Keenly aware of the worsening economic downturn, Solutia Inc. CFO James Sullivan was intent on paying off the company’s $400 million, 15.5 percent bridge loan — debt the specialty chemical and materials maker had taken on to emerge from bankruptcy last February. But the subprime meltdown continued to strangle access to the capital markets. Sullivan managed to raise the requisite capital, however — on the QT.
In August, Solutia completed two secondary offerings called “registered direct” transactions, selling 33 million shares of common stock to select investors, which generated about $440 million. The deal allowed Solutia “to confidentially approach our shareholders,” without risking a price drop while waiting for the paperwork to clear, says Sullivan.
Amid today’s capital-markets cacophony, registered direct deals can be a silent safe haven for issuers unsure whether an offering will attract investors. The deals — many of them structured as private investment in public equity (PIPE) transactions — generally allow a company to create a shelf registration for a secondary offering with the Securities and Exchange Commission, but then offer shares to only a tiny, select group of investors.
The approach has some intriguing advantages: companies can handpick their investors and get their cash fast. Investors usually commit to the deal upon pricing and then close within three days, says Richard Gormley, a managing director with investment bank Lazard, the placement agent for several recent deals. The stock also tends to command a better price for the issuer than a traditional PIPE deal, since the registered shares are fully liquid when sold.
Some 78 such deals totaling nearly $3 billion closed in 2008. Issuers include tax-service retailer H&R Block, which raised $145 million through a registered direct PIPE offering in October, and luxury travel-and-leisure company Orient-Express Hotels, which used the same structure to raise $55 million in November. “We saw a window of opportunity to raise cash in an accelerated timeframe in a discreet manner,” says Orient-Express CFO Martin O’Grady.

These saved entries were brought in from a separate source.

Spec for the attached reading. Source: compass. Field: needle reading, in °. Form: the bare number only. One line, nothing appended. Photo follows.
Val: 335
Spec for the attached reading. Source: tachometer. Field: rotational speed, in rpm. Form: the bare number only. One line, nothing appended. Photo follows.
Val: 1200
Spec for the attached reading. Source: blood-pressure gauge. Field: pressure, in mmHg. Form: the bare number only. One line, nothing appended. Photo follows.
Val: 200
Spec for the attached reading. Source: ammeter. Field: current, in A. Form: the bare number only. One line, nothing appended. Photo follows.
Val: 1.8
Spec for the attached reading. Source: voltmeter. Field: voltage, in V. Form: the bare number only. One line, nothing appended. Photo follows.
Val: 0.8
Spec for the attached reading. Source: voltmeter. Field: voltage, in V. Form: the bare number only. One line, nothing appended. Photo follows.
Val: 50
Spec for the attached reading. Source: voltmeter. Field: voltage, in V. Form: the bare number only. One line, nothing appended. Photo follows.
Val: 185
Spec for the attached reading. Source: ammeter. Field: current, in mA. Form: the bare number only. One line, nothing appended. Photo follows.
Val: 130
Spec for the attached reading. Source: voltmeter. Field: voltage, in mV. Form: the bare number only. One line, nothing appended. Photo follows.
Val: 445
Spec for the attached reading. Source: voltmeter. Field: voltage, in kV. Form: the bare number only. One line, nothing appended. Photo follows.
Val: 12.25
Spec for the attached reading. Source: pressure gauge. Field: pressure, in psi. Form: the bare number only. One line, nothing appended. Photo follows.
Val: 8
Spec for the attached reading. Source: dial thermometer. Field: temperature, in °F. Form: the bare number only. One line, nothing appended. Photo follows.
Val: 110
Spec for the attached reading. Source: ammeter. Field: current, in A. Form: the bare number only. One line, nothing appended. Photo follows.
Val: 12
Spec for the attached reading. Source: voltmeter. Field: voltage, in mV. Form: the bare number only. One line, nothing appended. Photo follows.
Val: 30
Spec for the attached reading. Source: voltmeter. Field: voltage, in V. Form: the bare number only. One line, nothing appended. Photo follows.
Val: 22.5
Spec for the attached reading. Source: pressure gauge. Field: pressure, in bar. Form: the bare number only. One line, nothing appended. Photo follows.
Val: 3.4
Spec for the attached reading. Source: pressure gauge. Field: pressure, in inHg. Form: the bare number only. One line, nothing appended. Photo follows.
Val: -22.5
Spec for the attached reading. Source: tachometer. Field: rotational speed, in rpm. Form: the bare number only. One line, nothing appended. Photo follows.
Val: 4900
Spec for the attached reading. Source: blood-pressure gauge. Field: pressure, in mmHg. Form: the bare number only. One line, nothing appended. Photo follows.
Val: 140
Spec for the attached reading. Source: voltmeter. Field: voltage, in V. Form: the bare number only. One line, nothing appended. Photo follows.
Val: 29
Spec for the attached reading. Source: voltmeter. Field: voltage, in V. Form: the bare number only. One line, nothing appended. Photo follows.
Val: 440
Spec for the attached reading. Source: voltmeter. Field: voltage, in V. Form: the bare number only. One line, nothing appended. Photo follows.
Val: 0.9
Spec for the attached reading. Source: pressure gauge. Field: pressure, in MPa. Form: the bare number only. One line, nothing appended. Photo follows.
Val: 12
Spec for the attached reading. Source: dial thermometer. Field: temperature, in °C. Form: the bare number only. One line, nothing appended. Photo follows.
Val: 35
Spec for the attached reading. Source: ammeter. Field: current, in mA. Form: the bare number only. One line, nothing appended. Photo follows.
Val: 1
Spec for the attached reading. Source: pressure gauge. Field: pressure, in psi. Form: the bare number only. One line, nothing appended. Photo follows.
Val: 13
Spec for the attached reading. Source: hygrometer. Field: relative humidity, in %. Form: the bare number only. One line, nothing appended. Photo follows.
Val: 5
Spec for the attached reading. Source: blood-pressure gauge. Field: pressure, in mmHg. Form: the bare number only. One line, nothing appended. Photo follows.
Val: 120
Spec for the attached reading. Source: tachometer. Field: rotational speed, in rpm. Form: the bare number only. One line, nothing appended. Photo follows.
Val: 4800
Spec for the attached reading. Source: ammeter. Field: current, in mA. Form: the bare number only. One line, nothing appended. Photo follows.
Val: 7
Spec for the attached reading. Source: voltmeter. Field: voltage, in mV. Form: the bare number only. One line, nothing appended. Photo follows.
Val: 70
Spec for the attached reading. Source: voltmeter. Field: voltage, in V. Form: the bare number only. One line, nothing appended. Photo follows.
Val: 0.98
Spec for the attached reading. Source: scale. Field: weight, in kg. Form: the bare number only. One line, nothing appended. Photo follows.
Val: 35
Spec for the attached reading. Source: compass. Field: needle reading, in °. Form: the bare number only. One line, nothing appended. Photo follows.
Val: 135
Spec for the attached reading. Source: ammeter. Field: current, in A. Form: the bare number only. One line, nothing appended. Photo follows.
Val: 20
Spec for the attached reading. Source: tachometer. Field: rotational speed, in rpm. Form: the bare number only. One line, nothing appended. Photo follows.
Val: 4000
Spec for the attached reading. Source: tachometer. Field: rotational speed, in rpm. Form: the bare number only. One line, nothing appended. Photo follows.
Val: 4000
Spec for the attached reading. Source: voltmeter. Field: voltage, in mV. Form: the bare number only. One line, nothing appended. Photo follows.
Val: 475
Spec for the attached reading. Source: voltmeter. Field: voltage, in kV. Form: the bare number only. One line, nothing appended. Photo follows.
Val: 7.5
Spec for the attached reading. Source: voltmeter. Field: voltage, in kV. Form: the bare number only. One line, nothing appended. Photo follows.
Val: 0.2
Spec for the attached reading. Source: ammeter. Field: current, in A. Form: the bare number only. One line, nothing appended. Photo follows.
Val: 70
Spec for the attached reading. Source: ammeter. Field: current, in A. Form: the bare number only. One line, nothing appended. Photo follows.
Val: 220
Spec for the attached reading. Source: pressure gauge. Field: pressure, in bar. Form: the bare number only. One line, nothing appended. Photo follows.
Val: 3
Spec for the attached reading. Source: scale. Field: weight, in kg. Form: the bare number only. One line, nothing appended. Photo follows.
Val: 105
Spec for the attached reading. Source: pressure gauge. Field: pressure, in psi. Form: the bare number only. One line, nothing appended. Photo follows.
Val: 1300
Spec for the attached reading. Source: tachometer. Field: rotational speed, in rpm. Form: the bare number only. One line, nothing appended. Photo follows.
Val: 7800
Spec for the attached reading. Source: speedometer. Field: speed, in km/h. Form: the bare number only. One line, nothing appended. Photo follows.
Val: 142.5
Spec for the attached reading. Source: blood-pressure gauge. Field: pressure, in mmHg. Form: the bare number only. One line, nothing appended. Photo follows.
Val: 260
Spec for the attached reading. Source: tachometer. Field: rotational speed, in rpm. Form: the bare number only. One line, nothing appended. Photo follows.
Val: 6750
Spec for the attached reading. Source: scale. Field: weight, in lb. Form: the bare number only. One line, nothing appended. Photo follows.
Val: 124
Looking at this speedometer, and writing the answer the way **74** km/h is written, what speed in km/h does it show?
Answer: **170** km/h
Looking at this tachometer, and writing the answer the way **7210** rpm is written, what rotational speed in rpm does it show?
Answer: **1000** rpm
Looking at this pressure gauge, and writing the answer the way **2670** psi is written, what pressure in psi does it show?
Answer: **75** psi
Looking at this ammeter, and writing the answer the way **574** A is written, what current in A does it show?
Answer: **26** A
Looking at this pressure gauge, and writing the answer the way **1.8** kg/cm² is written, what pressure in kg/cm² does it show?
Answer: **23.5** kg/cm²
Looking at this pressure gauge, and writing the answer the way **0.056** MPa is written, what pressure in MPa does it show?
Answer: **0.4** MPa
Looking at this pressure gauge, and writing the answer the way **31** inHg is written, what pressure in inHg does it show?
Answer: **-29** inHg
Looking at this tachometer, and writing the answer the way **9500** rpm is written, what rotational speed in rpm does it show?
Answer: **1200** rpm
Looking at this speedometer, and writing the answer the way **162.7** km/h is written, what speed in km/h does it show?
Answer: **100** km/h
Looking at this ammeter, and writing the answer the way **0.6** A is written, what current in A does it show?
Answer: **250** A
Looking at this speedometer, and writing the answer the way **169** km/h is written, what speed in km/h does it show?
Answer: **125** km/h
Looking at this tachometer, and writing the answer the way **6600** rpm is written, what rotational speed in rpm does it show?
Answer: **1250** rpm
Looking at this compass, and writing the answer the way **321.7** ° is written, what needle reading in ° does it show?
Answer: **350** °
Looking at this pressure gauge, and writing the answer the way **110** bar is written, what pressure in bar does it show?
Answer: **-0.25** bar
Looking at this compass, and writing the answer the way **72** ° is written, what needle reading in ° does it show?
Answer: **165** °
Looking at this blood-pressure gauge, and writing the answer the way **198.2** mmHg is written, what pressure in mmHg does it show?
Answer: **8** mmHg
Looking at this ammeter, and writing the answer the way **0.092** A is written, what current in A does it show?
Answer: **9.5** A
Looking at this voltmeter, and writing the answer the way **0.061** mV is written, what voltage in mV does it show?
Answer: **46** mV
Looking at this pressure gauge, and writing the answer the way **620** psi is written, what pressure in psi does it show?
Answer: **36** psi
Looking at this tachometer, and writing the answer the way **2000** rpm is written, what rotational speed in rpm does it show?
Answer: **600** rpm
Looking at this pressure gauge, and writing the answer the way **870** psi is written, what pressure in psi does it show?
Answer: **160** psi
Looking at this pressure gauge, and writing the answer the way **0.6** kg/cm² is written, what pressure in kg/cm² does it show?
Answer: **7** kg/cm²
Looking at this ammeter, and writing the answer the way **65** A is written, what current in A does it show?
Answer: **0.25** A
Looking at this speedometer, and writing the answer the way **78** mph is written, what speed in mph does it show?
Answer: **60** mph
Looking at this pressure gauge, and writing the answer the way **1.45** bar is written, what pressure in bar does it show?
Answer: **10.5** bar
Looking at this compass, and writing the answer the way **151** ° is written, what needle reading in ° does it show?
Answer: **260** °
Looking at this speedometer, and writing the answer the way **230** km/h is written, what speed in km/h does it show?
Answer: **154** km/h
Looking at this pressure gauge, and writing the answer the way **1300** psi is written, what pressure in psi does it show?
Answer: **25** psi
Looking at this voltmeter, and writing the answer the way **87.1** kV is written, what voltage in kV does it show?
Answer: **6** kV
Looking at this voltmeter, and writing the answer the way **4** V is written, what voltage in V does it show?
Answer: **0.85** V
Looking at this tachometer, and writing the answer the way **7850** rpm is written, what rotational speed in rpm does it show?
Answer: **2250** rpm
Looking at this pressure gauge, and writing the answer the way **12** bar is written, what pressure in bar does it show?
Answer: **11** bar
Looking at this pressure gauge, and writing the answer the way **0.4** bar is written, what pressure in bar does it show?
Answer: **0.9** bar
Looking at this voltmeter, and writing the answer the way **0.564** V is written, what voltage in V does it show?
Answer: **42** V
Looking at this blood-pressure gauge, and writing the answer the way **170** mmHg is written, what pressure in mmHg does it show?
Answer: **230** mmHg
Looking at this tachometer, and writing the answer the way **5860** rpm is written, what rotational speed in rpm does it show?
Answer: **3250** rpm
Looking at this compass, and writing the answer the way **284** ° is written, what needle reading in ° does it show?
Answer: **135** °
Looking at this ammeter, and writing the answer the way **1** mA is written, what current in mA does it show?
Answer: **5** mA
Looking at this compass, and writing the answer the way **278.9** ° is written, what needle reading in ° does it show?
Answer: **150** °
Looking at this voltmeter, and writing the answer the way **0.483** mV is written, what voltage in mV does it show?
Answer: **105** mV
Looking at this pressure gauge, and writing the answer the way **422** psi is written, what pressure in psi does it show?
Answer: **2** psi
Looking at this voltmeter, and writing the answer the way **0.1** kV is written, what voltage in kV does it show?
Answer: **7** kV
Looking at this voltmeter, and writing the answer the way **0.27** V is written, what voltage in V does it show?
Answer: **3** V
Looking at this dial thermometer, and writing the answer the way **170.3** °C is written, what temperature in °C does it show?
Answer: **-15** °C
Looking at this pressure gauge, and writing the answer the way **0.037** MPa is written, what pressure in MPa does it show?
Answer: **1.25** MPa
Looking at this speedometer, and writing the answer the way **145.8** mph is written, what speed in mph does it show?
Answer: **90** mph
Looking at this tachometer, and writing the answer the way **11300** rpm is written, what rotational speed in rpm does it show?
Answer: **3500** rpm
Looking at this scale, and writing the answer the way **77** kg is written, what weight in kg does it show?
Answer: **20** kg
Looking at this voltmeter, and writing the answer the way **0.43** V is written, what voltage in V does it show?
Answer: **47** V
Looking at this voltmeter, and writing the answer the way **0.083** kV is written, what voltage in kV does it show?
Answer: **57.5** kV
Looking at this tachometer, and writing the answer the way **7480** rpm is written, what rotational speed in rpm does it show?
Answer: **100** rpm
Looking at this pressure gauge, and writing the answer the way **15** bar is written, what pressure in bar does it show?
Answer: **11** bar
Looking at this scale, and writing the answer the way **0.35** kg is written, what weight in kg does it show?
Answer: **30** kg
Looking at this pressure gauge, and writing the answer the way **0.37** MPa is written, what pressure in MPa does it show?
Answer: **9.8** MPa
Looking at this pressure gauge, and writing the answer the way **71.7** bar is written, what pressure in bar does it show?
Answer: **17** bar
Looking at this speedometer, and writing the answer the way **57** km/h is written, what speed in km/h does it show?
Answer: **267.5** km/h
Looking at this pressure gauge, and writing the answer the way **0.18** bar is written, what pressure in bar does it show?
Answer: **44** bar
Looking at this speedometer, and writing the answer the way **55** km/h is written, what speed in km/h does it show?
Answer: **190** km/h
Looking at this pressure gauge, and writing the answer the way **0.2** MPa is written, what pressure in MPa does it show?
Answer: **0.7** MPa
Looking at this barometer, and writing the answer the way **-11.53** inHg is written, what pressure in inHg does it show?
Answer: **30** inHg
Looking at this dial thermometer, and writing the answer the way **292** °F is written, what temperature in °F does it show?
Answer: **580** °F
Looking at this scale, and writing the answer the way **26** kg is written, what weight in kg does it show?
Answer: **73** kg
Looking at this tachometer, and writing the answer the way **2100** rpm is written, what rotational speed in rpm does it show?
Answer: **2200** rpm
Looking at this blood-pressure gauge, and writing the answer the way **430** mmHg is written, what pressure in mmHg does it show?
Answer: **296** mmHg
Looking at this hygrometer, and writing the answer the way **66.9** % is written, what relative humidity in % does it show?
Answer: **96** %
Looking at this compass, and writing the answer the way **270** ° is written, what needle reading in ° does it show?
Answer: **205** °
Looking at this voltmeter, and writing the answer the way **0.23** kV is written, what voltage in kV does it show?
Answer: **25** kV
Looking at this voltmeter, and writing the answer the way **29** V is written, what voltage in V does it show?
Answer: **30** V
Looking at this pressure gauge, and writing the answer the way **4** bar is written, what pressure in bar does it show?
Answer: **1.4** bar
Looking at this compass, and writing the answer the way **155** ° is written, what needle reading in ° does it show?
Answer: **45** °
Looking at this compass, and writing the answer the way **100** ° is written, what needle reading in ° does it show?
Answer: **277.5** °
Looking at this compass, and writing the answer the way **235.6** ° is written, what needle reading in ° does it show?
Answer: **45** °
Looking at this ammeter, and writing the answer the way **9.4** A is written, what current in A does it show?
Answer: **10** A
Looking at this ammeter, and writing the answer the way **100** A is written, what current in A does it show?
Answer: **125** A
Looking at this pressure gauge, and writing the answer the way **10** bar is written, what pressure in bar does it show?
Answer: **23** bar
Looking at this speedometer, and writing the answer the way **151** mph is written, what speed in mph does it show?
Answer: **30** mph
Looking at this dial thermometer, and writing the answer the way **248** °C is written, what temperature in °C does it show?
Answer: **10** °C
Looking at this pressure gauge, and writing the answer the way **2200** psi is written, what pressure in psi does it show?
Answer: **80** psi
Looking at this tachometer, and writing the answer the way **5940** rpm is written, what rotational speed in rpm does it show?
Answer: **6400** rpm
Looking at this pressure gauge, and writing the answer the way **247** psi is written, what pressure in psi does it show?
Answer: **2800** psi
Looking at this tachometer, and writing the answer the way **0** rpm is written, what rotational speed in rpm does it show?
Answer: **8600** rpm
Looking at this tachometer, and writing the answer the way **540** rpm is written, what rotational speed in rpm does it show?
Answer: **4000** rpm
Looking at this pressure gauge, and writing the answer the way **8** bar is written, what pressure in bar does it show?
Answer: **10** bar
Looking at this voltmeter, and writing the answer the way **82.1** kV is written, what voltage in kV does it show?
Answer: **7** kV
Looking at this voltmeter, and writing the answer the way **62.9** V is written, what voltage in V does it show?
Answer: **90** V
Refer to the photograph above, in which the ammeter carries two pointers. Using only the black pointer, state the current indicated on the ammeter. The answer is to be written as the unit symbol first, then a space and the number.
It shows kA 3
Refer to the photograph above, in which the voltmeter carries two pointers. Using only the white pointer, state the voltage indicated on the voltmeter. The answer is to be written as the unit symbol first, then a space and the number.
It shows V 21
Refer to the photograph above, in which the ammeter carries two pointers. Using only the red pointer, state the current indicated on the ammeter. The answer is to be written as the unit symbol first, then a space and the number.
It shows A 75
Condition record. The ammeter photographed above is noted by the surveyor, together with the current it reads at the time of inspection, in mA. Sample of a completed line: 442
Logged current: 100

Of course, one of the structure’s downsides is the lack of broad exposure to analysts and investors — but at least it usually keeps short-sellers at bay. “A registered direct is an effective vehicle, because when you have a panicky market you want to have more control over the process of selling securities,” says attorney Stuart Bressman of Proskauer Rose, “and the ability to walk if you don’t get a good deal.”